Selene has never seen a gentleman so messy before. She has no idea how to react.
She certainly doesn’t know why she wants to reach across and brush the soot from his face.
One of the neighbours comes by to take the ladder. He smiles at Dorian as he takes it under his arm. “Lord Nightbloom,” he says.
For the first time since they arrived in the village, Dorian doesn’t smile back. At least, not immediately. There’s a slight hesitation before one arrives. “Alfred,” he says curtly.
Alfred doesn’t notice the hesitation, or if he does, it doesn’t bother him. He stores the ladder in an outbuilding and comes back for the rest of the tools.
Dorian climbs back onto the cart. Selene wants to ask him what that interaction meant, but it isn’t her place. She is probably reading too much into it.
“Where are my cufflinks?” Dorian asks, patting down his jacket.
“Oh!” says Selene, retrieving them from her handkerchief. “Here. I didn’t want them to get lost.”
Dorian fiddles with the cufflinks, struggling to get them back on by himself. Selene reaches across to aid him.
“Here,” she says. “Let me.”
Dorian says nothing at all as her fingertips brush against his wrist. His skin is flush from the exercise, his pulse beating rapidly. She focuses on the small, intricate task before her, slipping the cufflink through the buttonhole.
Dorian stills beneath her touch. He doesn’t pull away, doesn’t speak. The silence between them shifts.
Selene swallows. It’s nothing. Just a practical thing. Just a simple fastening of fabric and metal.
Yet when her palm glides against his as she moves to the other cuff, she feels the way his fingers flex, as if resisting the urge to catch hers.
Her breath catches, but she does not falter. She slides the second cufflink into place, pressing it flush against the fabric.
“There,” she murmurs.
Her hands linger a fraction too long before she withdraws them, settling them neatly in her lap.
Dorian flexes his fingers once, then exhales, turning his gaze forward. “Thank you,” he says, voice quiet.
Selene nods. The cart lurches forward.
Her heart beats as rapidly as the wheels turn.
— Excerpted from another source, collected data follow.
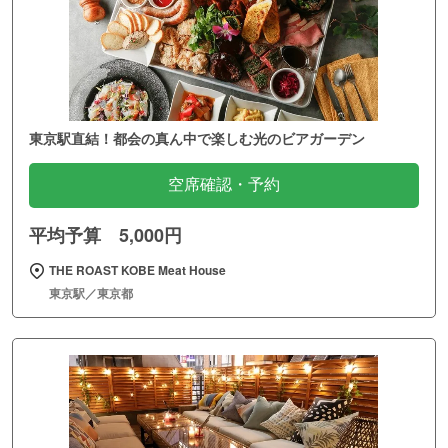
東京駅直結！都会の真ん中で楽しむ光のビアガーデン
空席確認・予約
平均予算 5,000円
THE ROAST KOBE Meat House
東京駅／東京都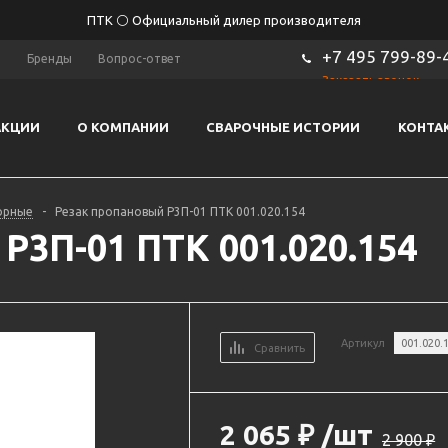
ПТК ⚪ Официальный дилер производителя
+7 495 799-89-
ы
Бренды
Вопрос-ответ
Заказать звонок
АКЦИИ
О КОМПАНИИ
СВАРОЧНЫЕ ИСТОРИИ
КОНТА
орные
-
Резак пропановый Р3П-01 ПТК 001.020.154
Р3П-01 ПТК 001.020.154
Артикул
001.020.
Сравнить
2 065
₽
/шт
2 900
₽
The letters arrive in earnest the next day. Soren brings them to the breakfast table after Dorian departs, slamming them down on a silver platter in front of her. Selene tries not to think anything of it; he is just not used to waiting on anyone. His relationship with Dorian is very different from master and servant. The boy is young and doesn’t yet know how to behave.
She tries not to think about how Dorian always races through each meal time, like sustenance is an inconvenience and he’s glad to be done with it. She hopes it isn’t her who keeps him from lingering. There’s no need for him to eat with her if he doesn’t want to.
Perhaps she should let him know that, but he’s barely around long enough for her to speak to.
At least this morning, she has her letters, although, for the first time, she’s dreading the contents. Selene lived for letters before. She lived for the news of her friends’ lives, for court gossip, for idle talk of balls and parties.
She doubts that any of the letters in front of her will contain such things.
She reads them anyway.
The first is from Cecily Ashdown. The two have been friends since finishing school. She doesn’t know Dorian, but she knowsofhim.
My Dearest Selene,
What on Haverland’s great green fields has possessed you to elope with Dorian Nightbloom? You cannot mean the very same Nightbloom who practically vanished from society, with no fortune, and hardly a trace of a respectable family left! And to choose him over the Duke! I don’t understand. You had every opportunity for the most secure, illustrious future—everything you’ve ever wanted. Surely, there must be a reason? Something to explain this choice?
I trust you deeply, Selene, but this news baffles me. Write to me as soon as you can and tell me everything. I want to understand.